7. The unmanned aerial vehicle of claim 5, wherein the lidar unit and the IMU inertial unit are integrated into a frame, the lidar unit is located in front of the unmanned aerial vehicle body, and the binocular camera unit is located above the lidar.

8. The unmanned aerial vehicle for automatically switching navigation systems according to claim 6, wherein the laser SLAM system further comprises a laser system map updating module and a global map fusion module, wherein the laser system map updating module is used for updating map information in the unmanned aerial vehicle according to pose information updated by the laser SLAM system in real time, and the global map fusion module is used for fusing local map information of all local laser SLAM systems to generate a global three-dimensional map.

9. The unmanned aerial vehicle for automatically switching navigation systems of claim 8, wherein the visual SLAM system further comprises a visual system map updating module for updating map information in the visual SLAM system according to the pose information of the unmanned aerial vehicle updated in real time by the visual SLAM system.

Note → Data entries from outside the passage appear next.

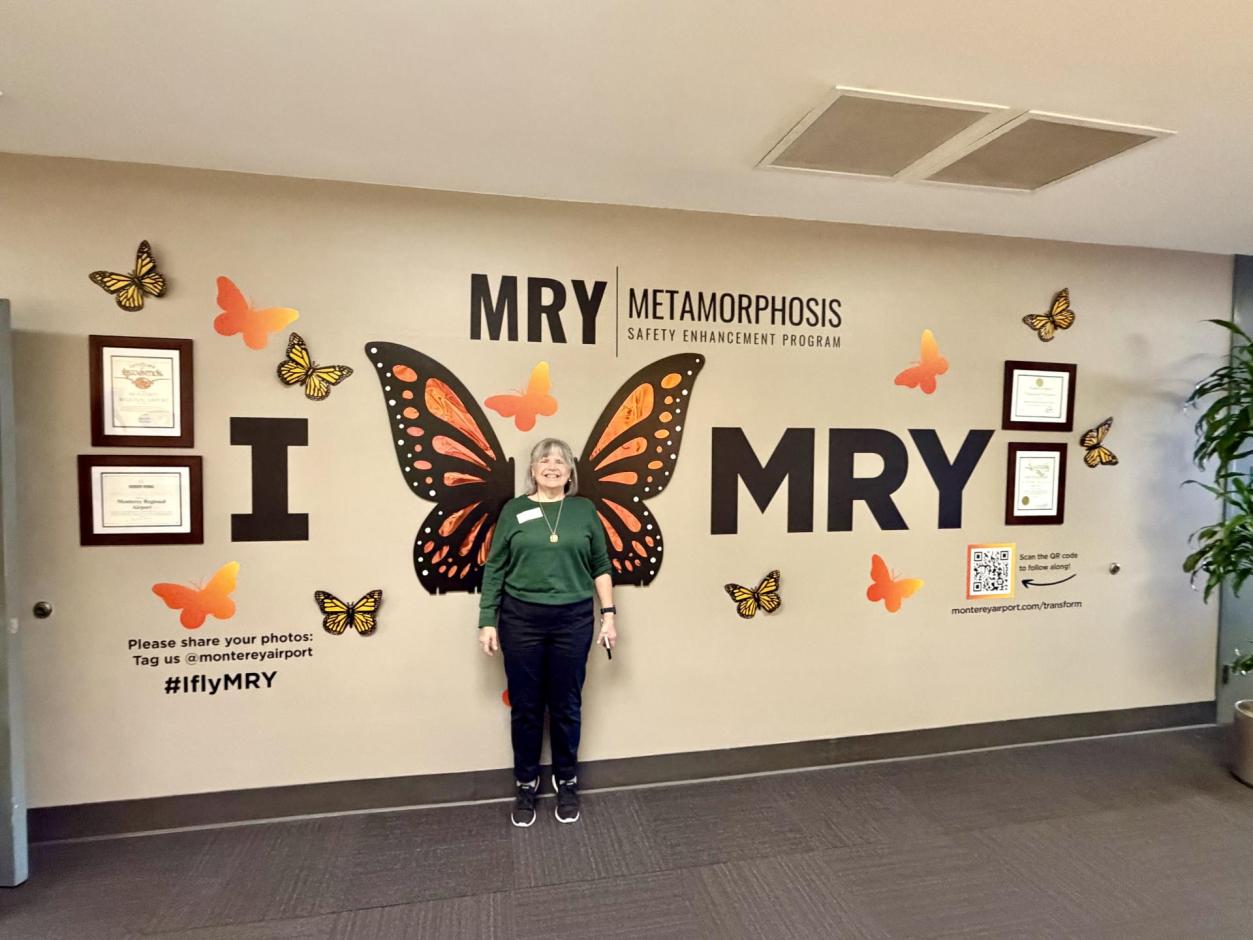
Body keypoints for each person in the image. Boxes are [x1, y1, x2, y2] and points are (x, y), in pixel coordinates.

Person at [477, 438, 617, 827]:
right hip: (521, 620)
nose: (552, 466)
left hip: (573, 619)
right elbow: (495, 568)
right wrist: (487, 619)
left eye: (560, 461)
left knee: (566, 704)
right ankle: (525, 783)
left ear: (570, 472)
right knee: (526, 707)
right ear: (533, 470)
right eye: (544, 460)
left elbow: (601, 565)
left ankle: (566, 779)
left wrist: (608, 615)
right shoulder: (515, 510)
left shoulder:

10. The unmanned aerial vehicle of the automatic switching navigation system of claim 9, further comprising a multi-sensor fusion module for fusing the unmanned aerial vehicle pose motion information obtained by the laser SLAM system, the unmanned aerial vehicle pose motion information obtained by the visual SLAM system, and the updated global three-dimensional map information to obtain optimized unmanned aerial vehicle pose motion information; and when external GPS and/or RTK signals exist, the GPS and/or RTK information is fused at the same time, and pose movement information of the unmanned aerial vehicle with the earth coordinate system is obtained.